> **DIRECTIONS**: Condense the paragraph beginning "Mr. Mahmood indicated to us" from the tribunal decision below into a short bulleted list that keeps its main facts.

> **TEXT PASSAGE**:
╔══

The decision


Mr. A. Mahmood, Counsel, instructed by Dicksons HMB Solicitors, appeared on behalf of the Appellant, and Mr. John Jones, a Senior Home Office Presenting Officer, appeared on behalf of the Respondent.


1. The Appellant, a citizen of Azerbaijan, appeals with the leave of the Tribunal against the decision of an Adjudicator, Mr. J. W. Miller, who in a determination promulgated on 29 April 2003, following a hearing at Bennet House on 22 April 2003, dismissed her appeal against the decision of the respondent, taken on 11th September, 2001, to direct her removal after refusing asylum.

2. The Appellant was born on 15 January 1976 and arrived in the United Kingdom, with her son Alexander, born on 11 June 1995, on 11 July 2001 as a clandestine entrant. She was served with illegal entry papers on 11 July 2001 and claimed asylum on the same day.

3. The Appellant is of mixed Azerbaijan and Russian ethnicity and of the Russian Orthodox faith. She was married to a Muslim in 1993. He sadly died in 1998 and following her husband’s death, she claimed that she was mistreated by her late husband’s family.

4. Two months after her arrival in the United Kingdom, on 18 September 2001, the Appellant was married to an Afghan national. Mr. Shir Mohammad Amir Mohammad, who on 18 March 2002, was granted exceptional leave to remain in the United Kingdom until 18 March 2006. On 2 July 2002, a child of that union was born, Amelia.

5. The grounds of application for permission to appeal assert that the Adjudicator’s decision that the Appellant’s family, including her husband (an Afghan national), could be expected to make their home in Azerbaijan was unreasonable, and contrary to the evidence. They assert that the Adjudicator failed to consider all the considerable language and cultural difficulties which would face the Appellant’s husband, Azerbaijan’s poor human rights record and the fact that the objective evidence (US State Department report) indicated widespread societal and government discrimination against non Azeri ethnic minorities. The Adjudicator’s findings that there were “no insurmountable obstacles to the Appellant making application from Baku to join her spouse in this country” was unreasonable and contrary to the evidence and it ignored the fact that the Appellant would be precluded for a period of three years from applying for entry clearance under the Immigration Rules, since her husband had only been granted exceptional leave to remain and this did not entitle his spouse or children under the age of 18 years to join him.

6. Mr. Mahmood indicated to us that he had not actually received a copy of the grant of permission to appeal. Since the hearing was being conducted via a video link with Birmingham, we adjourned while our clerk sent a copy of the grant to Mr. Mahmood by facsimile. On resuming the hearing he indicated that he had received and read it.

7. Mr. Mahmood submitted that the proper test to be applied when considering the Appellant’s Article 8 claim, was whether the conditions in Azerbaijan would offer her and her family a safe and durable place for them to pursue their family life. If, instead of them returning together to Azerbaijan, they were separated, then the question would be for how long they might be separated since the Appellant’s husband has only been granted exceptional leave to remain, and the Appellant would not be entitled to make an application to return as a spouse until such time as her husband had indefinite leave. It was not possible to know whether that would ever happen and, if so, when. Additionally, one had to bear in mind the effect of the Appellant’s removal on her children, and in particular, on Alexander, an 8 year old who arrived in the United Kingdom with the Appellant. Mr. Mahmood referred us to the Appellant’s husband’s statement included within her bundle. In paragraph 5, her husband had said:-

‘I love my wife and children very much and I have the family that I always dreamed of. If my wife and Alexander were returned to Azerbaijan, then my daughter would have to remain in the United Kingdom with me, and it would be very hard on us. It would severally affect my life [sic]. My wife and child would not be with me and it would be hard for me to cope. My family would be broken up’.

╚══

> **DATA BLOCK**:
╔══

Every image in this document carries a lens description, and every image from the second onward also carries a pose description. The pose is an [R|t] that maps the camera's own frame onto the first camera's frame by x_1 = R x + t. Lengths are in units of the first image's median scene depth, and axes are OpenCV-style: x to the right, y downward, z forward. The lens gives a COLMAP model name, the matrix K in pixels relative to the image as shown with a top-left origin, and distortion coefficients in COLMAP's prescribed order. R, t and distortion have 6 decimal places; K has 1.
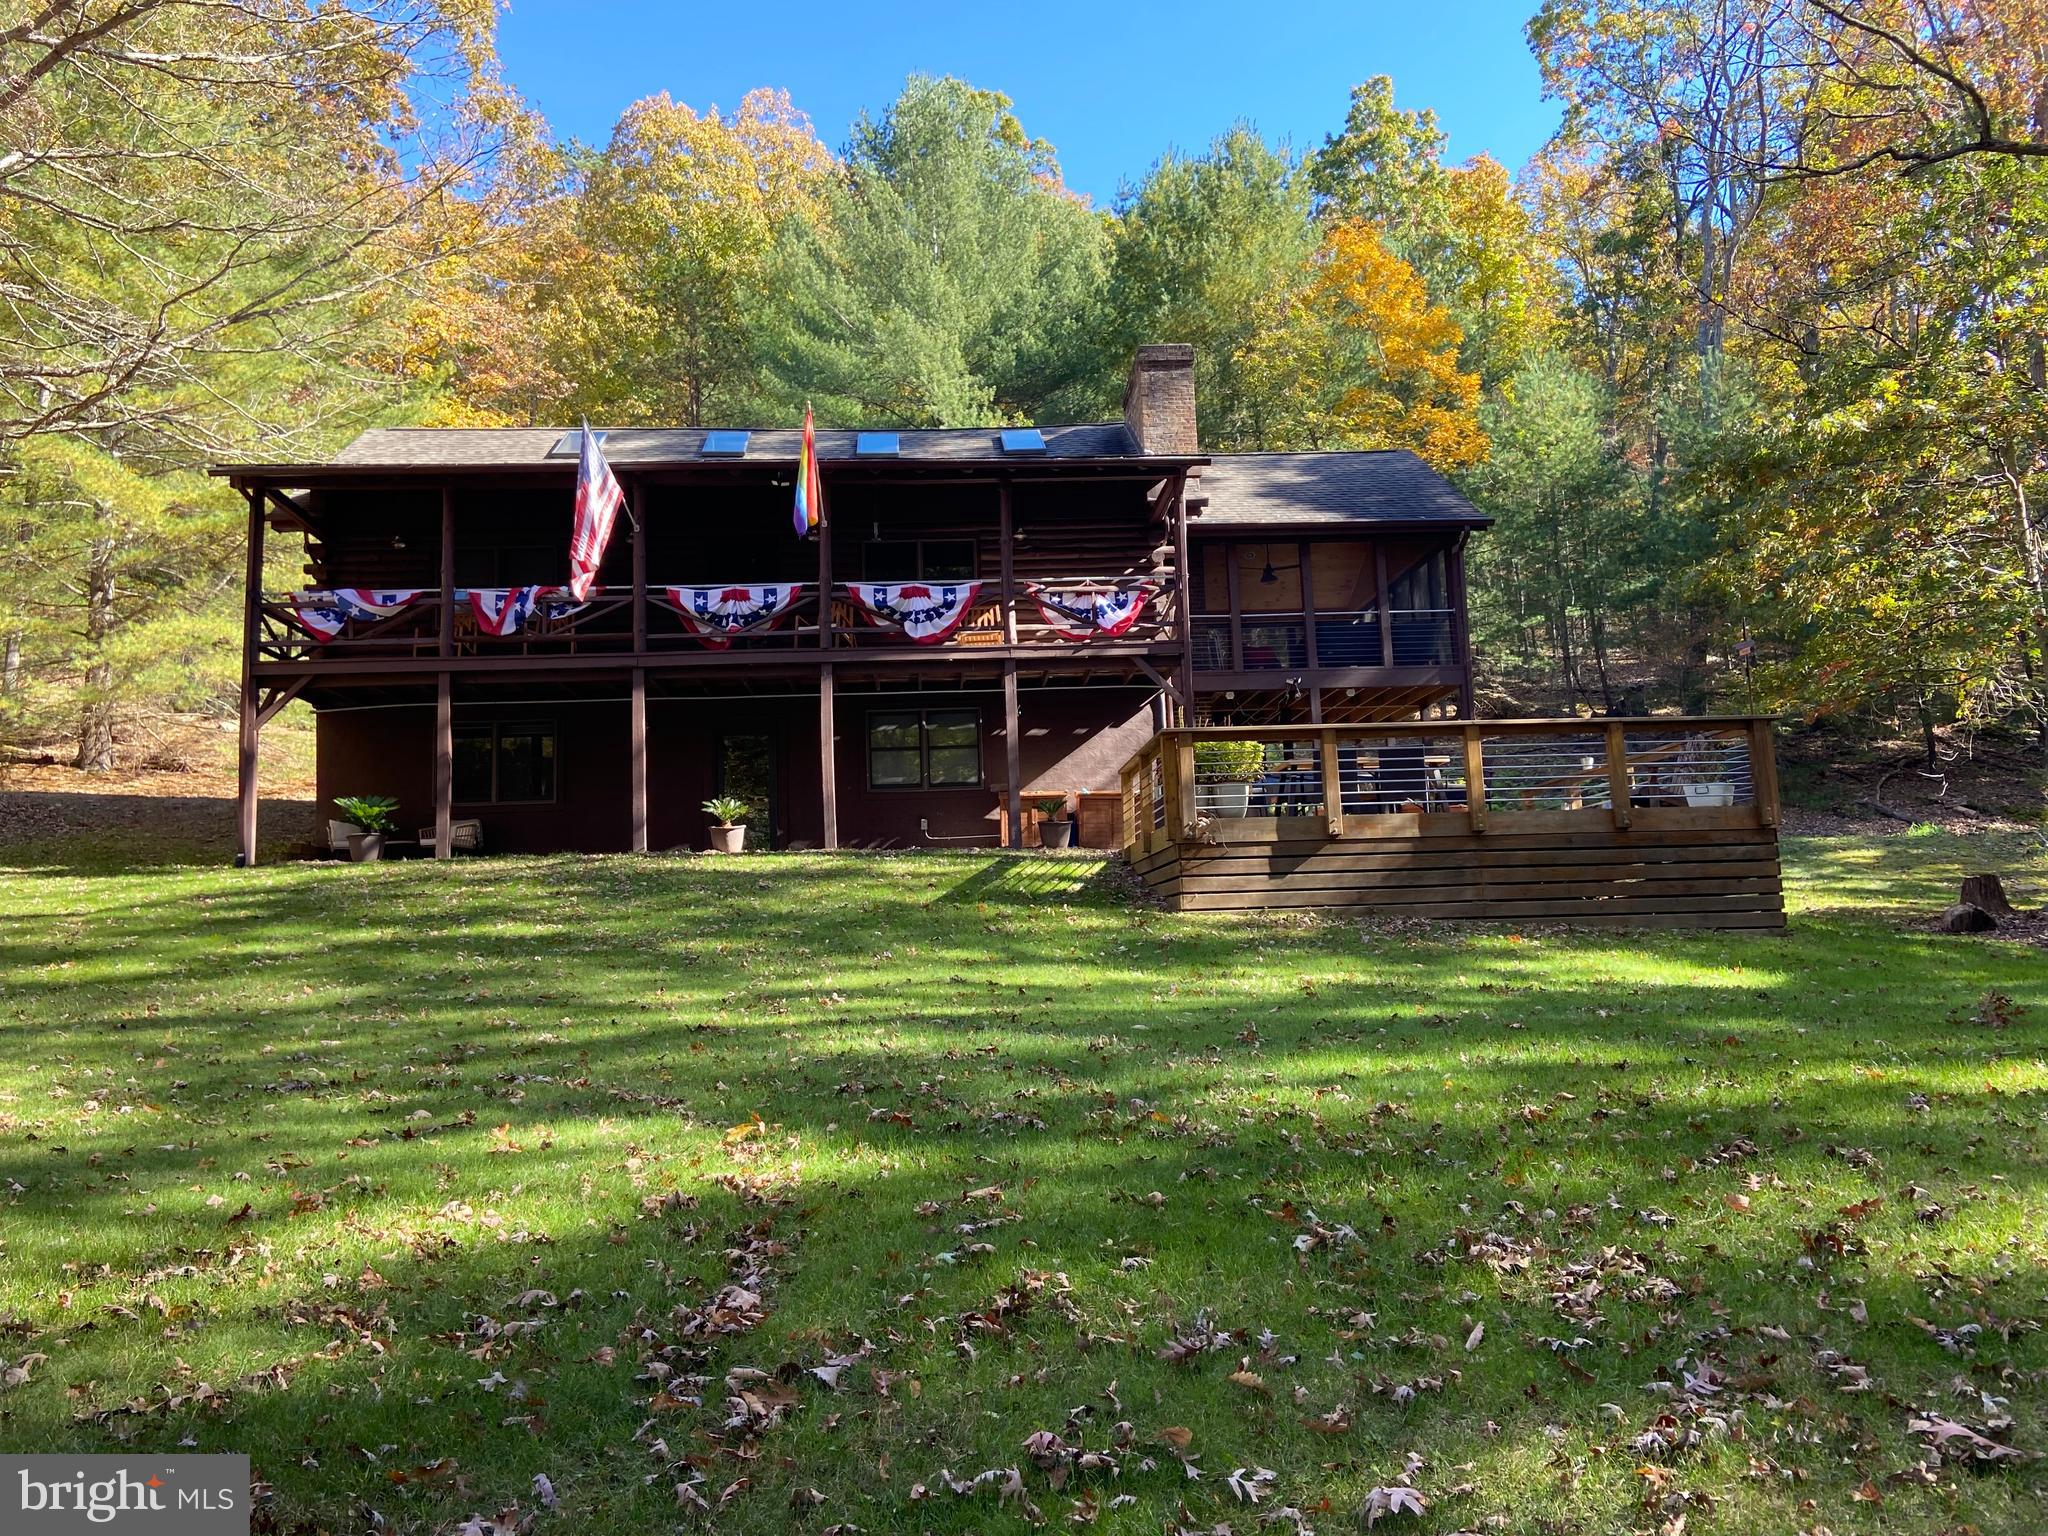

╚══

> **TASK ANSWER**:
- Mr. Mahmood said he had not received a copy of the grant of permission to appeal.
- The hearing was being held by video link with Birmingham, so the tribunal adjourned while its clerk faxed him a copy.
- When the hearing resumed, he confirmed that he had received and read it.